YOUR GOAL: Give the records back exactly as written, but without the images.

RECORDS FOR THE TASK:
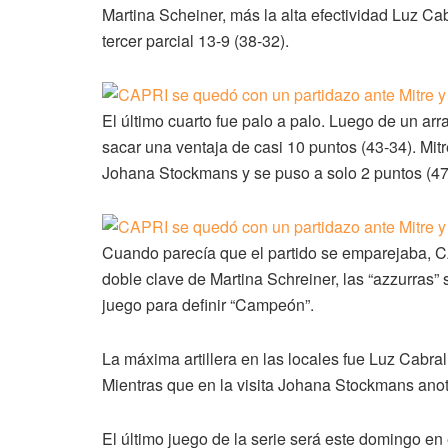
Martina Scheiner, más la alta efectividad Luz Ca
tercer parcial 13-9 (38-32).
El último cuarto fue palo a palo. Luego de un arr
sacar una ventaja de casi 10 puntos (43-34). Mi
Johana Stockmans y se puso a solo 2 puntos (47-
Cuando parecía que el partido se emparejaba, CA
doble clave de Martina Schreiner, las “azzurras” 
juego para definir “Campeón”.
La máxima artillera en las locales fue Luz Cabra
Mientras que en la visita Johana Stockmans anot
El último juego de la serie será este domingo en e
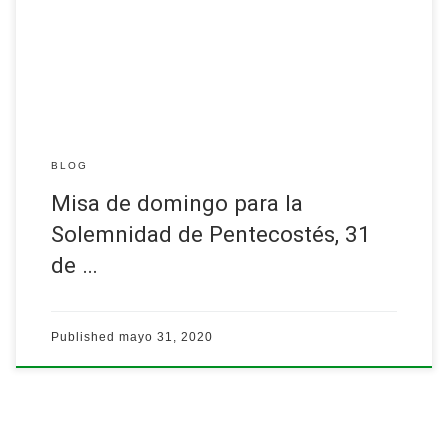
Presidida por el padre Fernando Luis, sj
Asisitida por el padre Larry, sj…
Leer más
BLOG
Misa de domingo para la
Solemnidad de Pentecostés, 31
de …
Published
mayo 31, 2020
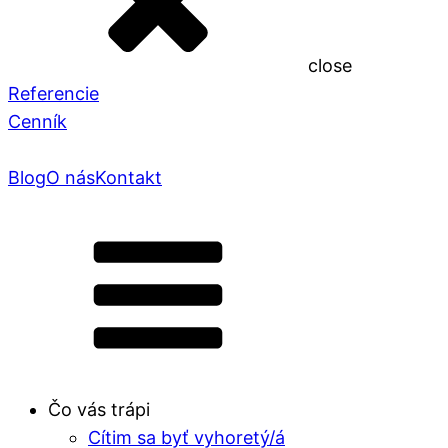
close
Referencie
Cenník
Blog
O nás
Kontakt
Čo vás trápi
Cítim sa byť vyhoretý/á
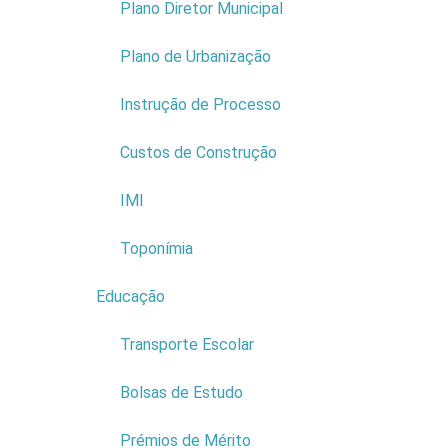
Plano Diretor Municipal
MIGUEL
Nome Comercial:
LAR DE
Plano de Urbanização
IDOSOS
NIF:
511279329
Instrução de Processo
Morada:
SITIO DA ACHADA DA
ARRUDA
Custos de Construção
Cód. Postal:
9270-011
Ler mais...
IMI
Toponímia
Educação
4
Transporte Escolar
Bolsas de Estudo
Prémios de Mérito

SOLUTION:
Martina Scheiner, más la alta efectividad Luz Ca
tercer parcial 13-9 (38-32).
El último cuarto fue palo a palo. Luego de un arr
sacar una ventaja de casi 10 puntos (43-34). Mi
Johana Stockmans y se puso a solo 2 puntos (47-
Cuando parecía que el partido se emparejaba, CA
doble clave de Martina Schreiner, las “azzurras” 
juego para definir “Campeón”.
La máxima artillera en las locales fue Luz Cabra
Mientras que en la visita Johana Stockmans anot
El último juego de la serie será este domingo en e
Presidida por el padre Fernando Luis, sj
Asisitida por el padre Larry, sj…
Leer más
BLOG
Misa de domingo para la
Solemnidad de Pentecostés, 31
de …
Published
mayo 31, 2020
close
Referencie
Cenník
Blog
O nás
Kontakt
Čo vás trápi
Cítim sa byť vyhoretý/á
Plano Diretor Municipal
MIGUEL
Nome Comercial:
LAR DE
Plano de Urbanização
IDOSOS
NIF:
511279329
Instrução de Processo
Morada:
SITIO DA ACHADA DA
ARRUDA
Custos de Construção
Cód. Postal:
9270-011
Ler mais...
IMI
Toponímia
Educação
4
Transporte Escolar
Bolsas de Estudo
Prémios de Mérito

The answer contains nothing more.